PEÇA 6 – BOLSONARO E O
POPULISMO DE DIREITA
Todos
esses movimentos poderão ser inúteis se Bolsonaro pegar a embocadura política.
A estratégia que se delineia é a seguinte:
1.
Bolsonaro fecha a boca e substitui as conclamações à sua base por políticas
sociais concretas, como a tal renda básica. Enquanto isto, usa as redes de
WhatsApp para mobilizar suas milícias para a guerra.
2.
Assim como entendeu a utilidade eleitoral da renda básica, acabará substituindo
a fantasias das reformas de Guedes, por injeção na veia dos gastos públicos
visando reativar a economia.
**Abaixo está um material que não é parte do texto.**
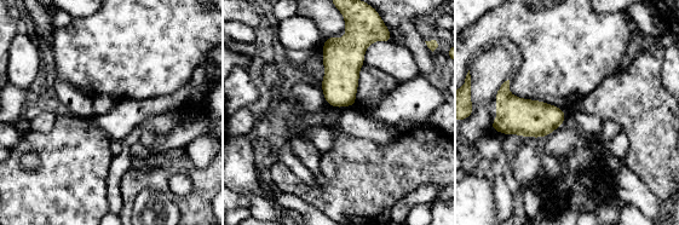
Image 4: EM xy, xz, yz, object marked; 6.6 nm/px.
What lies round it. Open: em planes (letters) at the same point.

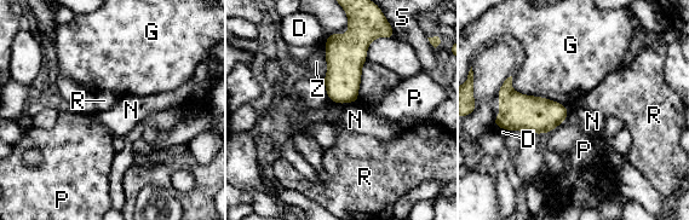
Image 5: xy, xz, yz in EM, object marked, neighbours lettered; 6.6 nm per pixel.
Skip. D, G, N, P, R, S and Z are other cells; none of them fits.

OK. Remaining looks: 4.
Branch stops here. Open: em xy step 4 (tint) at (857, 192) of image 1.

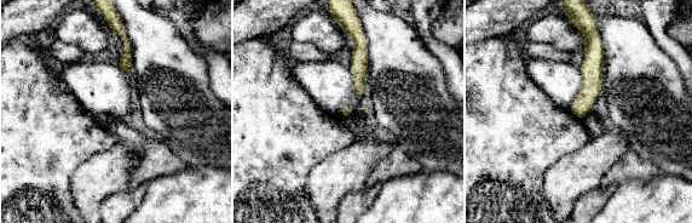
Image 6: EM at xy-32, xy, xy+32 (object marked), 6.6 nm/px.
Open: em planes (letters) at the same point.

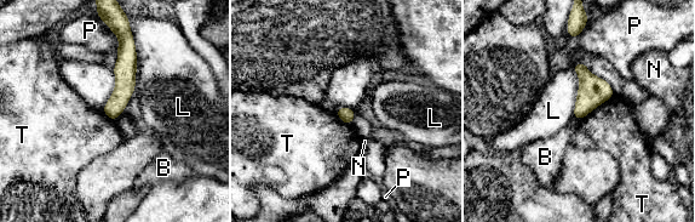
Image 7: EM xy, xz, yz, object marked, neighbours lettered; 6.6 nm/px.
Skip. B, L, N, P and T are other cells; a border runs along (130, 30), (136, 50), (136, 90) in image 7; no lettered segment goes on from it.

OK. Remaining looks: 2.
Finish: no edits; the rest is unchecked.

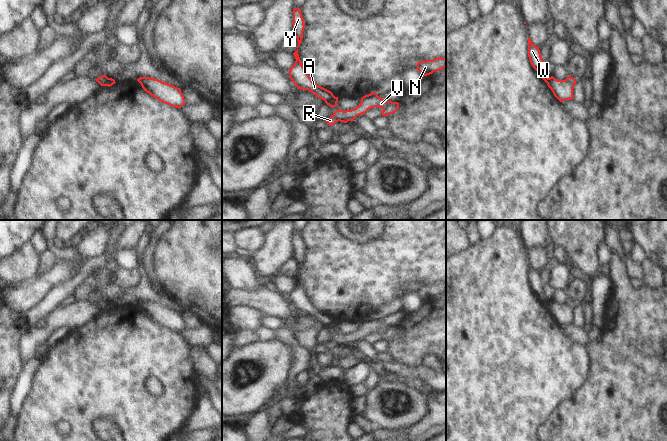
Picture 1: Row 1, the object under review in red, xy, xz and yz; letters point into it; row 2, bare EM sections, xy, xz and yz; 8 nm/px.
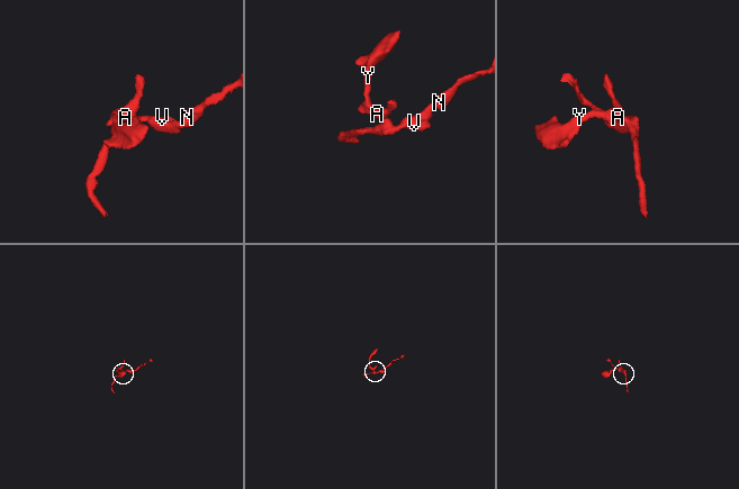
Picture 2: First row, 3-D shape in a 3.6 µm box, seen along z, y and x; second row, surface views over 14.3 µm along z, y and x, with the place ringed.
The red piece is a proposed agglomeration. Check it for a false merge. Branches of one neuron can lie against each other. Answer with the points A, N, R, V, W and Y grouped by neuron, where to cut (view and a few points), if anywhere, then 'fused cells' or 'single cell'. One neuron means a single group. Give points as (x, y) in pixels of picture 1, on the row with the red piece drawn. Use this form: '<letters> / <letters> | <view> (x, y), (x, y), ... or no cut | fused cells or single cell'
A W Y / N R V | xz (334, 96), (325, 102) | fused cells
A premência política ajudará a sepultar o
terraplanismo ideológico de Guedes.
Até
agora todos apostaram na imbecilidade flagrante do bolsonarismo. Mas até os
imbecis aprendem, ainda que ao custo de mais de 100 mil mortes. E, com as
esperanças nacionais na lona, qualquer respiro de esperança terá efeito
eleitoral fulminante. Casará o discurso moralista, preconceituoso, de ódio,
como o da esperança de superação da crise que ele mesmo engendrou.
PEÇA 7 – UM CENÁRIO
INCONCLUSIVO
É
tal a quantidade de variáveis em jogo, de tendências não definidas, que se
torna impossível um cenário claro pela frente – ainda que amarrado em variações
de probabilidade.
A
única certeza é que , se a cabeça do bolsonarismo não for decepada agora, pelo
julgamento do Tribunal Superior Eleitoral, há o risco concreto de que, dentro
de algum tempo, a confluência de forças permitir a ele completar o golpe
militar que tentou há semanas contra o Supremo.